_TO DO_
a. Transcribe the stretch of the aircraft emissions article from "Efforts to improve" through "for emissions control.".
b. According to the aircraft emissions article, what type of fuel do SCR systems require to prevent catalytic fouling?

_PROVIDED TEXT_

At cruising altitude, airplanes emit a steady stream of NO_x into the atmosphere, where the chemicals can linger to produce ozone and fine particulates. Previous research has shown that the generation of these chemicals due to global aviation results in 16,000 premature deaths each year.

Now, MIT engineers are proposing using an ammonia-based selective catalytic reduction (SCR) system that could result in an approximately 95% reduction in NO_x emissions in exchange for a ~0.5% increase in block fuel burn. The details of the design, including analyses of its potential fuel cost and health impacts, are published in an open-access paper in the journal Energy and Environmental Science.

Efforts to improve the efficiency of aircraft propulsion systems are leading to small, power-dense engine cores with higher overall pressure ratios and combustion temperatures, which can result in higher NO_x emissions. The trend towards smaller engine cores with smaller mass flow rates in the core stream, presents new opportunities for emissions control.

Specifically, we propose and assess using a selective catalytic reduction (SCR) system that was previously infeasible when mass flow rates in the core were an order of magnitude larger than heavy-duty diesel engines for road-based applications. SCR systems would reduce NO_x emissions at the cost of increased aircraft weight and specific fuel consumption due to the pressure drop in the core stream induced by the catalyst. We quantify the effects of these trade-offs in terms of emissions reduction and fuel burn increase using representative engine cycle models provided by a major aero-gas turbine manufacturer.

Due to its size, any SCR system will likely need to be housed in the aircraft body, potentially making it most suitable for future hybrid- or turbo-electric aircraft designs. Furthermore, SCR systems require ultra-low sulfur (ULS) fuel to prevent catalytic fouling.

—Prashanth et al.

Current airplane design uses engines anchored beneath each wing. Due to this configuration, it has not been possible to use emissions-control devices, as they would interfere with the thrust produced by the engines.

In the new hybrid-electric, or turbo-electric, design, a plane’s source of power would still be a conventional gas turbine, but it would be integrated within the plane’s cargo hold. Rather than directly powering propellers or fans, the gas turbine would drive a generator, also in the hold, to produce electricity, which would then electrically power the plane’s wing-mounted, electrically driven propellers or fans.

_Joint position lists_

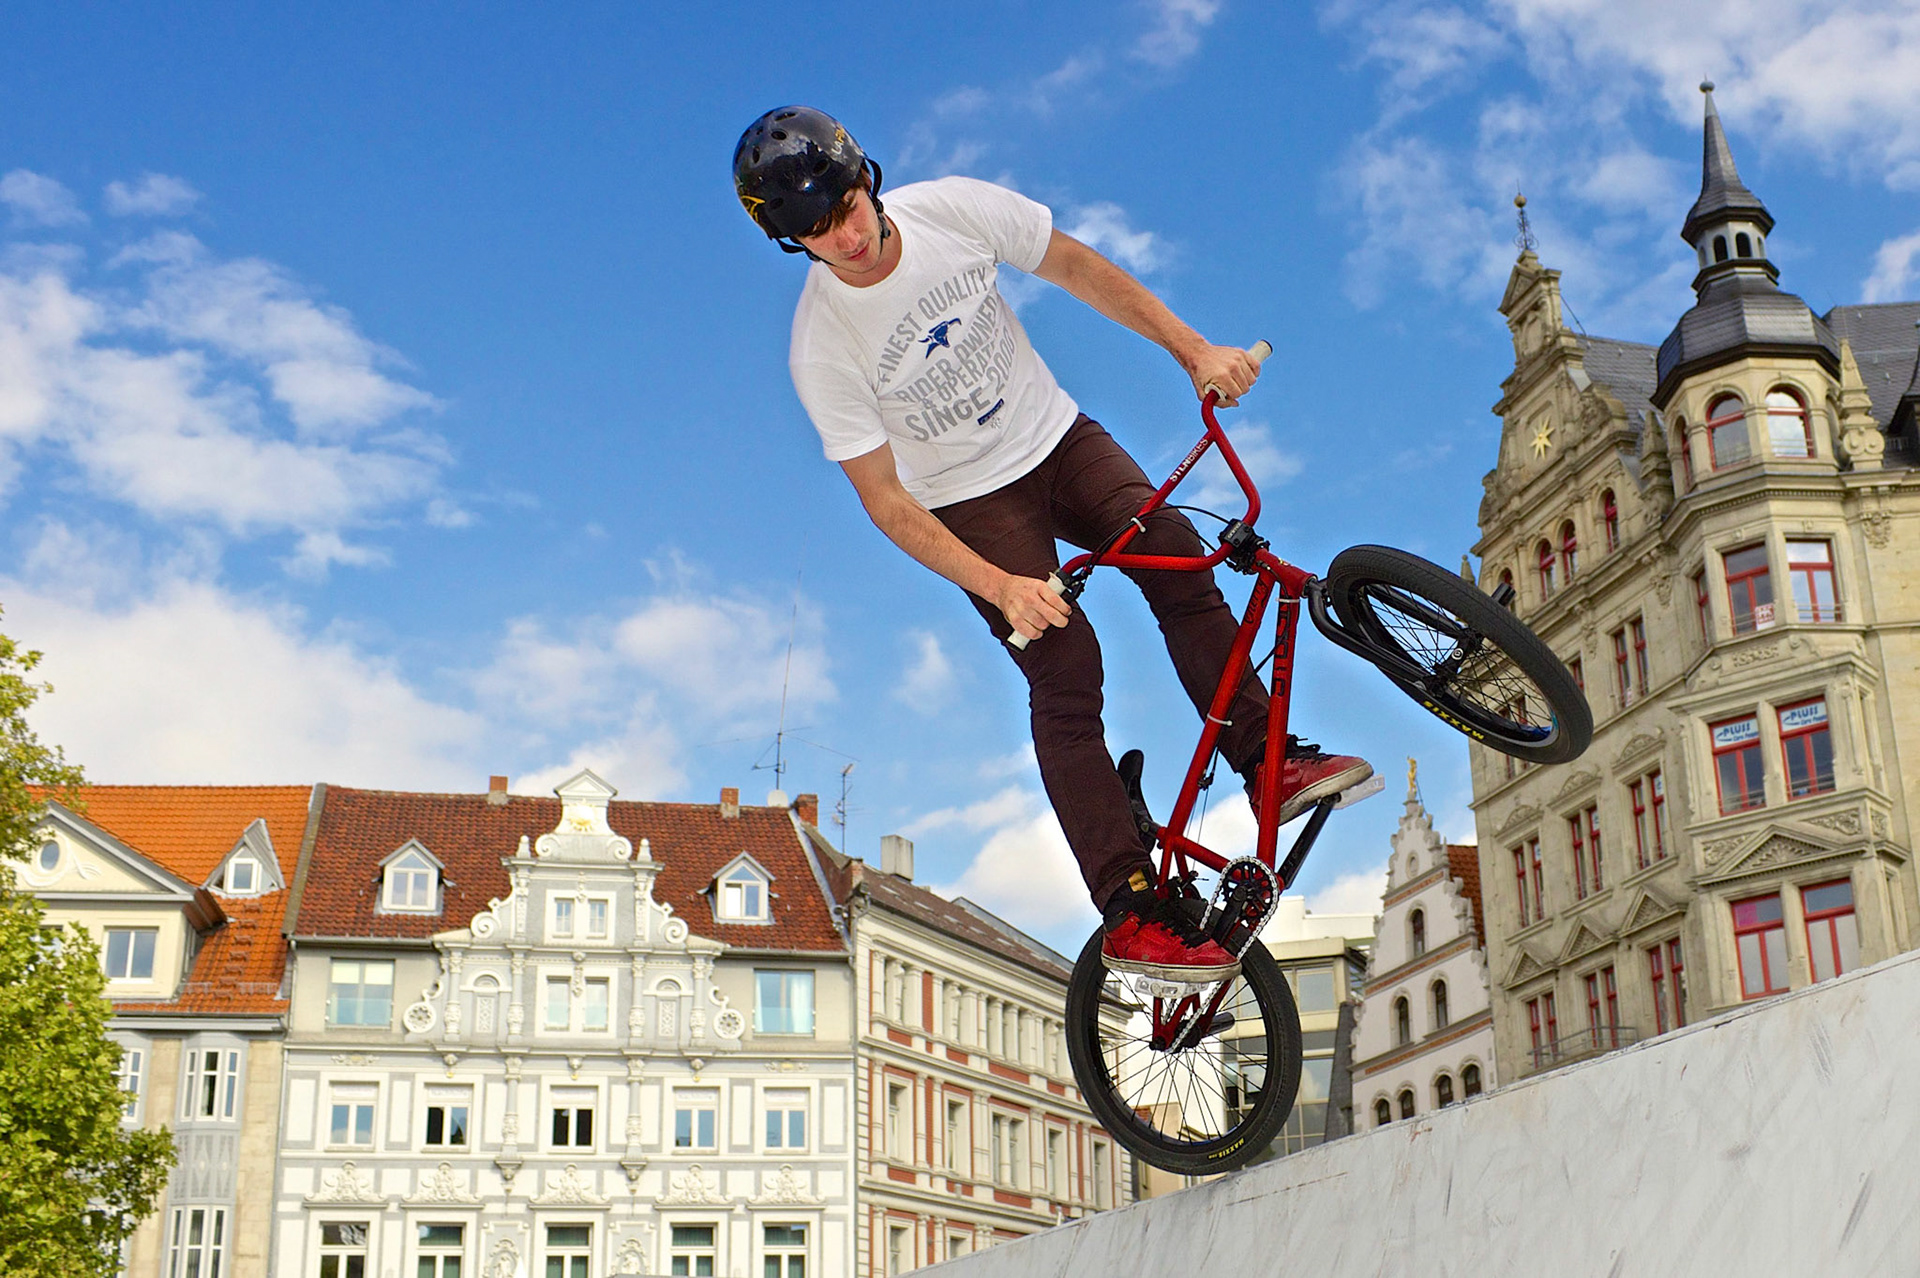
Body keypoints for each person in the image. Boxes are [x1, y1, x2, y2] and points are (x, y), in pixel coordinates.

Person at [735, 106, 1372, 981]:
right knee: (1067, 668)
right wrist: (1000, 587)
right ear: (791, 242)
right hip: (965, 503)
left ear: (866, 179)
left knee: (1179, 557)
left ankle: (1267, 763)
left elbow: (1075, 266)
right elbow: (884, 502)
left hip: (1057, 438)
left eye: (844, 208)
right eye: (813, 233)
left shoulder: (950, 210)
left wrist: (1192, 350)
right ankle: (1130, 904)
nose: (844, 238)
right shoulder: (822, 349)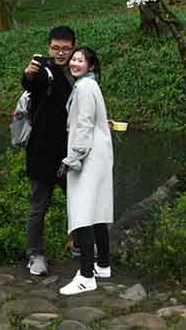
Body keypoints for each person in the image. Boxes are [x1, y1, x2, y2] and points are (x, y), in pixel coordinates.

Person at [59, 46, 114, 296]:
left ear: (90, 66)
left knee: (82, 213)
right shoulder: (90, 85)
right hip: (99, 154)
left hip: (88, 156)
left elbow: (83, 125)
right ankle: (103, 265)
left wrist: (73, 158)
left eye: (80, 60)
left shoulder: (83, 87)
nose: (74, 63)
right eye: (73, 59)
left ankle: (86, 276)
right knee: (97, 211)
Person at [22, 26, 77, 276]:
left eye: (65, 48)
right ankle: (35, 255)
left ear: (73, 48)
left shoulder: (78, 72)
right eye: (56, 48)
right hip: (43, 151)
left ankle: (78, 244)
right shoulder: (45, 71)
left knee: (77, 202)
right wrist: (28, 75)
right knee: (39, 206)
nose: (60, 53)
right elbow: (33, 83)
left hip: (71, 152)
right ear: (49, 47)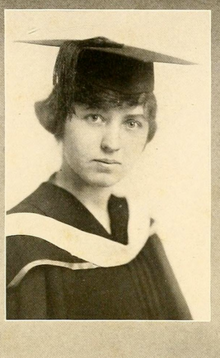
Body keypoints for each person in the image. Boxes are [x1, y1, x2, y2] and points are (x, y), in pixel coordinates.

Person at [6, 36, 192, 320]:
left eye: (132, 122)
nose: (112, 143)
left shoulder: (139, 230)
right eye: (94, 117)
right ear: (59, 121)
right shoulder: (19, 244)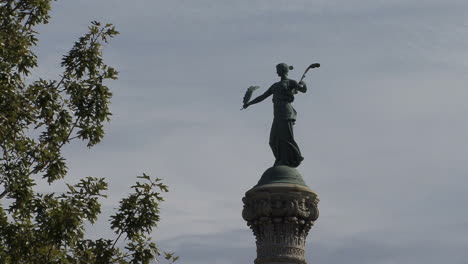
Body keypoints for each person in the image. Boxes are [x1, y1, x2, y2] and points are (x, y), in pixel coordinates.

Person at [243, 63, 307, 168]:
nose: (277, 72)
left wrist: (303, 83)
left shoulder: (291, 82)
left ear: (284, 70)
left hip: (286, 112)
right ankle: (280, 159)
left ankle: (294, 158)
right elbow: (262, 96)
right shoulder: (275, 85)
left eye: (278, 69)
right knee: (273, 140)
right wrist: (249, 103)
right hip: (277, 114)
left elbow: (303, 90)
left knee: (286, 137)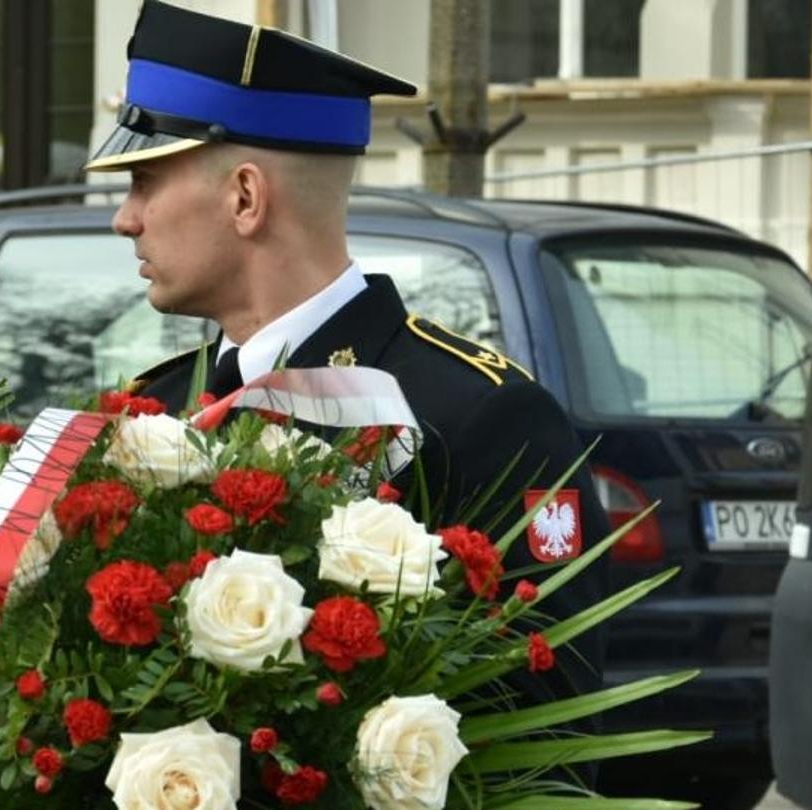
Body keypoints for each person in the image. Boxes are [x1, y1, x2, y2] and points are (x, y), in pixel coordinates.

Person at [101, 0, 608, 728]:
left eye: (145, 181)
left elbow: (550, 730)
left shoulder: (477, 416)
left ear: (246, 197)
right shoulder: (157, 405)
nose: (125, 217)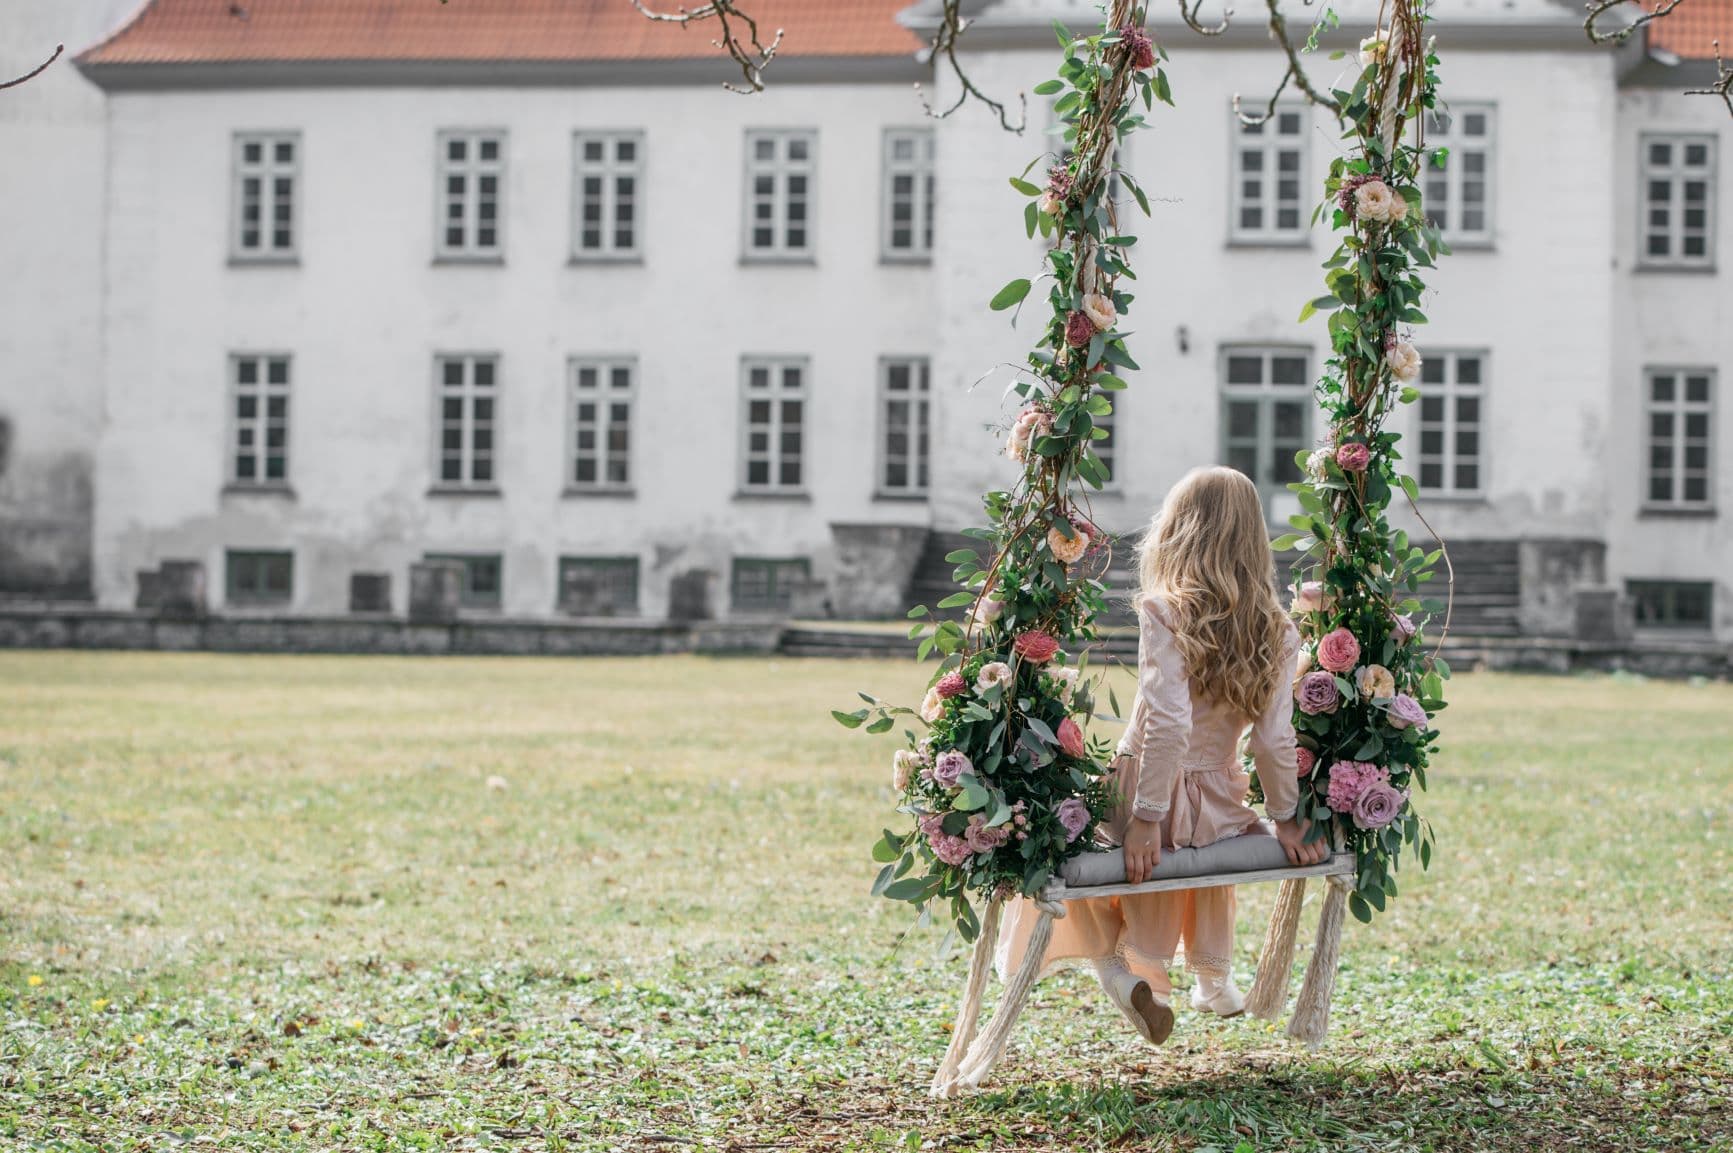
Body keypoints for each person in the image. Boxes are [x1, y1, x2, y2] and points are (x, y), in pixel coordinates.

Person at [996, 466, 1328, 1044]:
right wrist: (1285, 819)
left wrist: (1148, 817)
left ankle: (1122, 978)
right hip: (1221, 799)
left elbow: (1169, 723)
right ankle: (1212, 981)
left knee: (1082, 851)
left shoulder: (1166, 611)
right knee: (1208, 841)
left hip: (1145, 788)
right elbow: (1274, 740)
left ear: (1178, 530)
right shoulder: (1278, 628)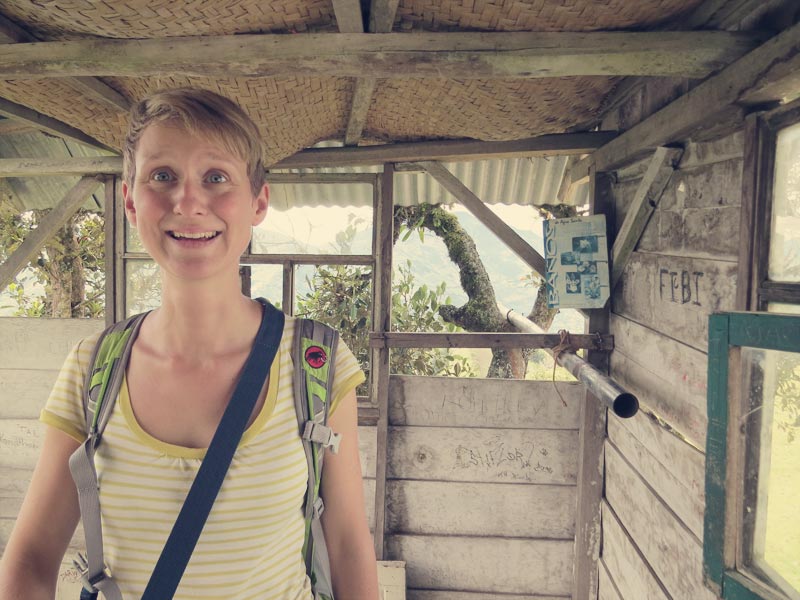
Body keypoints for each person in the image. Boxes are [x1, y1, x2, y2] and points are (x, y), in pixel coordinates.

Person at [0, 88, 379, 599]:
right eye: (162, 176)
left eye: (216, 177)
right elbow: (30, 559)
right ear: (131, 201)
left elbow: (350, 543)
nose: (188, 202)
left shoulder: (317, 363)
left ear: (258, 201)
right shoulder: (93, 370)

_ANSWERS FOR THIS EXERCISE_
a.
Efforts to improve the efficiency of aircraft propulsion systems are leading to small, power-dense engine cores with higher overall pressure ratios and combustion temperatures, which can result in higher NO_x emissions. The trend towards smaller engine cores with smaller mass flow rates in the core stream, presents new opportunities for emissions control.

b. Ultra-low sulfur (ULS) fuel.